* _Requirement_
I would like you to print all the records below exactly as they are.

------ Provided records ------

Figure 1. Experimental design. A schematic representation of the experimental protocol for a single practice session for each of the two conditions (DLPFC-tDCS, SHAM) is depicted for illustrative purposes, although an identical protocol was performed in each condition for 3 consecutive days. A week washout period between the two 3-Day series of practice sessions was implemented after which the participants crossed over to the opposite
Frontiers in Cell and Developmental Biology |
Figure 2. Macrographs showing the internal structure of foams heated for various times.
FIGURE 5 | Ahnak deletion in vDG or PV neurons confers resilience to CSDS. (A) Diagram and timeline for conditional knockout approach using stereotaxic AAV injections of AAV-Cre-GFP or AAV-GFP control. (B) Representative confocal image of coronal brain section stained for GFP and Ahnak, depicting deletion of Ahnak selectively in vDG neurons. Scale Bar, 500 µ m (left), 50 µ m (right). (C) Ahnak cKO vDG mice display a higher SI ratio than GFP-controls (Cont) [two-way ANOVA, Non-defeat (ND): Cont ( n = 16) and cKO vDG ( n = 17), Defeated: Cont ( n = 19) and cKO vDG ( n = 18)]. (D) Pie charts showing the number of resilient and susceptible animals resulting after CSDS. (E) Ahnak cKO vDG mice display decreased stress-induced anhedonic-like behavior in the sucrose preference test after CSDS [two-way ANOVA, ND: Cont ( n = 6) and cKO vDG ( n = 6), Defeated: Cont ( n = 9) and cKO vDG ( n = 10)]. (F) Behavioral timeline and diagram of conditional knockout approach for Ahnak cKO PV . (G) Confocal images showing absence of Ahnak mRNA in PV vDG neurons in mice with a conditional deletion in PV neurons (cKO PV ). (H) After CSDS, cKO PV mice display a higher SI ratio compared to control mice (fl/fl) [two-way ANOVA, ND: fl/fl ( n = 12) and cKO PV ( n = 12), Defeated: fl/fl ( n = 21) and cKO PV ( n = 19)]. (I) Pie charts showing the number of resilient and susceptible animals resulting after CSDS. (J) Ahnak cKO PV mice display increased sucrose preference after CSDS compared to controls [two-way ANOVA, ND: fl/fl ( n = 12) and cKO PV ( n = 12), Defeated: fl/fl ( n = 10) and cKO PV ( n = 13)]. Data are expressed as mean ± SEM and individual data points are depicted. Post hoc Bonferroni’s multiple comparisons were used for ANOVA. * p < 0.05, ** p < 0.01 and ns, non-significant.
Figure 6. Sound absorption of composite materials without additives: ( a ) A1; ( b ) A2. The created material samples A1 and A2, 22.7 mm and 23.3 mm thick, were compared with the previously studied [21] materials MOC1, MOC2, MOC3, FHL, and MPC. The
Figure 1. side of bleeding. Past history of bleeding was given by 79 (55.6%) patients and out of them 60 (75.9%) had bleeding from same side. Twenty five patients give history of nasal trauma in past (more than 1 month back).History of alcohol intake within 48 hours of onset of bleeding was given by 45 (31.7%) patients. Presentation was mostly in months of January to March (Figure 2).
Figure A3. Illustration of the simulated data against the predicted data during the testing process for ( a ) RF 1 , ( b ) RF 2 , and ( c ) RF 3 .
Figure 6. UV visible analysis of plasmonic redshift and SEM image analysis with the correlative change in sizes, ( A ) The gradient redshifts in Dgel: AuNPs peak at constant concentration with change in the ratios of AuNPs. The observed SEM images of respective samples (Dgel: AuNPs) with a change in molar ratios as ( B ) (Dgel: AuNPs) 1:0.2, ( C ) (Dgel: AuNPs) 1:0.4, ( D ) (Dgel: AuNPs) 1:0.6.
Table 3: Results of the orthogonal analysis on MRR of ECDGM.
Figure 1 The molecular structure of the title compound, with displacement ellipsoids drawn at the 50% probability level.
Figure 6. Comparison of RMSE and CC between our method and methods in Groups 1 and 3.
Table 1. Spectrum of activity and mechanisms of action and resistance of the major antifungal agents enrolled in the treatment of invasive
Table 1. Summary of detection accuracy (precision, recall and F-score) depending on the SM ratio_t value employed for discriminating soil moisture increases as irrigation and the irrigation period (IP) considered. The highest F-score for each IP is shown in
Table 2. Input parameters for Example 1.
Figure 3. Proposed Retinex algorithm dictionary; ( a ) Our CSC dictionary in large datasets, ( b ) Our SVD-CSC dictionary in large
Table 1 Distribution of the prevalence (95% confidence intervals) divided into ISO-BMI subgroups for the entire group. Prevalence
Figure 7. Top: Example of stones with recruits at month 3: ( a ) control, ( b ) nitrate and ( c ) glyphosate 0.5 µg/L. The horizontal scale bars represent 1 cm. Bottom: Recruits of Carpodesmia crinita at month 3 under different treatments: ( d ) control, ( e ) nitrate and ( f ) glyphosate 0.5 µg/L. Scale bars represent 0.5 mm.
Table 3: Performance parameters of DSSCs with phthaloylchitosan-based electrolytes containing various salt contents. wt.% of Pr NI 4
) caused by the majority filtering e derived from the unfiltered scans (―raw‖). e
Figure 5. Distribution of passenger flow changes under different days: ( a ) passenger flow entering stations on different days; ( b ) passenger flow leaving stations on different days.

------

* _Answer to this exercise_
Figure 1. Experimental design. A schematic representation of the experimental protocol for a single practice session for each of the two conditions (DLPFC-tDCS, SHAM) is depicted for illustrative purposes, although an identical protocol was performed in each condition for 3 consecutive days. A week washout period between the two 3-Day series of practice sessions was implemented after which the participants crossed over to the opposite
Frontiers in Cell and Developmental Biology |
Figure 2. Macrographs showing the internal structure of foams heated for various times.
FIGURE 5 | Ahnak deletion in vDG or PV neurons confers resilience to CSDS. (A) Diagram and timeline for conditional knockout approach using stereotaxic AAV injections of AAV-Cre-GFP or AAV-GFP control. (B) Representative confocal image of coronal brain section stained for GFP and Ahnak, depicting deletion of Ahnak selectively in vDG neurons. Scale Bar, 500 µ m (left), 50 µ m (right). (C) Ahnak cKO vDG mice display a higher SI ratio than GFP-controls (Cont) [two-way ANOVA, Non-defeat (ND): Cont ( n = 16) and cKO vDG ( n = 17), Defeated: Cont ( n = 19) and cKO vDG ( n = 18)]. (D) Pie charts showing the number of resilient and susceptible animals resulting after CSDS. (E) Ahnak cKO vDG mice display decreased stress-induced anhedonic-like behavior in the sucrose preference test after CSDS [two-way ANOVA, ND: Cont ( n = 6) and cKO vDG ( n = 6), Defeated: Cont ( n = 9) and cKO vDG ( n = 10)]. (F) Behavioral timeline and diagram of conditional knockout approach for Ahnak cKO PV . (G) Confocal images showing absence of Ahnak mRNA in PV vDG neurons in mice with a conditional deletion in PV neurons (cKO PV ). (H) After CSDS, cKO PV mice display a higher SI ratio compared to control mice (fl/fl) [two-way ANOVA, ND: fl/fl ( n = 12) and cKO PV ( n = 12), Defeated: fl/fl ( n = 21) and cKO PV ( n = 19)]. (I) Pie charts showing the number of resilient and susceptible animals resulting after CSDS. (J) Ahnak cKO PV mice display increased sucrose preference after CSDS compared to controls [two-way ANOVA, ND: fl/fl ( n = 12) and cKO PV ( n = 12), Defeated: fl/fl ( n = 10) and cKO PV ( n = 13)]. Data are expressed as mean ± SEM and individual data points are depicted. Post hoc Bonferroni’s multiple comparisons were used for ANOVA. * p < 0.05, ** p < 0.01 and ns, non-significant.
Figure 6. Sound absorption of composite materials without additives: ( a ) A1; ( b ) A2. The created material samples A1 and A2, 22.7 mm and 23.3 mm thick, were compared with the previously studied [21] materials MOC1, MOC2, MOC3, FHL, and MPC. The
Figure 1. side of bleeding. Past history of bleeding was given by 79 (55.6%) patients and out of them 60 (75.9%) had bleeding from same side. Twenty five patients give history of nasal trauma in past (more than 1 month back).History of alcohol intake within 48 hours of onset of bleeding was given by 45 (31.7%) patients. Presentation was mostly in months of January to March (Figure 2).
Figure A3. Illustration of the simulated data against the predicted data during the testing process for ( a ) RF 1 , ( b ) RF 2 , and ( c ) RF 3 .
Figure 6. UV visible analysis of plasmonic redshift and SEM image analysis with the correlative change in sizes, ( A ) The gradient redshifts in Dgel: AuNPs peak at constant concentration with change in the ratios of AuNPs. The observed SEM images of respective samples (Dgel: AuNPs) with a change in molar ratios as ( B ) (Dgel: AuNPs) 1:0.2, ( C ) (Dgel: AuNPs) 1:0.4, ( D ) (Dgel: AuNPs) 1:0.6.
Table 3: Results of the orthogonal analysis on MRR of ECDGM.
Figure 1 The molecular structure of the title compound, with displacement ellipsoids drawn at the 50% probability level.
Figure 6. Comparison of RMSE and CC between our method and methods in Groups 1 and 3.
Table 1. Spectrum of activity and mechanisms of action and resistance of the major antifungal agents enrolled in the treatment of invasive
Table 1. Summary of detection accuracy (precision, recall and F-score) depending on the SM ratio_t value employed for discriminating soil moisture increases as irrigation and the irrigation period (IP) considered. The highest F-score for each IP is shown in
Table 2. Input parameters for Example 1.
Figure 3. Proposed Retinex algorithm dictionary; ( a ) Our CSC dictionary in large datasets, ( b ) Our SVD-CSC dictionary in large
Table 1 Distribution of the prevalence (95% confidence intervals) divided into ISO-BMI subgroups for the entire group. Prevalence
Figure 7. Top: Example of stones with recruits at month 3: ( a ) control, ( b ) nitrate and ( c ) glyphosate 0.5 µg/L. The horizontal scale bars represent 1 cm. Bottom: Recruits of Carpodesmia crinita at month 3 under different treatments: ( d ) control, ( e ) nitrate and ( f ) glyphosate 0.5 µg/L. Scale bars represent 0.5 mm.
Table 3: Performance parameters of DSSCs with phthaloylchitosan-based electrolytes containing various salt contents. wt.% of Pr NI 4
) caused by the majority filtering e derived from the unfiltered scans (―raw‖). e
Figure 5. Distribution of passenger flow changes under different days: ( a ) passenger flow entering stations on different days; ( b ) passenger flow leaving stations on different days.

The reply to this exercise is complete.